* Task prompt
Where the data below shows a picture, leave that picture out and copy the rest exactly.

* Dataset content
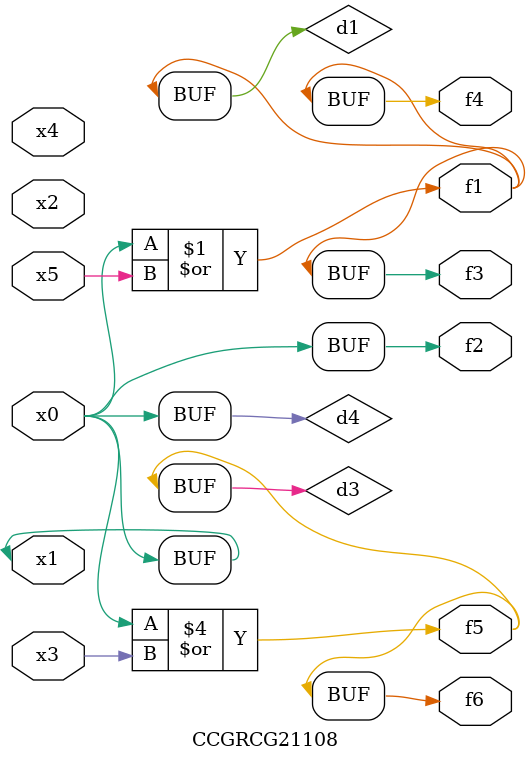
<source format=v>
module CCGRCG21108(
	input x0, x1, x2, x3, x4, x5,
	output f1, f2, f3, f4, f5, f6
);

	wire d1, d2, d3, d4;

	or (d1, x0, x5);
	xnor (d2, x1, x4);
	or (d3, x0, x3);
	buf (d4, x0, x1);
	assign f1 = d1;
	assign f2 = d4;
	assign f3 = d1;
	assign f4 = d1;
	assign f5 = d3;
	assign f6 = d3;
endmodule

</source>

* Exercise answer
<source format=v>
module CCGRCG21108(
	input x0, x1, x2, x3, x4, x5,
	output f1, f2, f3, f4, f5, f6
);

	wire d1, d2, d3, d4;

	or (d1, x0, x5);
	xnor (d2, x1, x4);
	or (d3, x0, x3);
	buf (d4, x0, x1);
	assign f1 = d1;
	assign f2 = d4;
	assign f3 = d1;
	assign f4 = d1;
	assign f5 = d3;
	assign f6 = d3;
endmodule

</source>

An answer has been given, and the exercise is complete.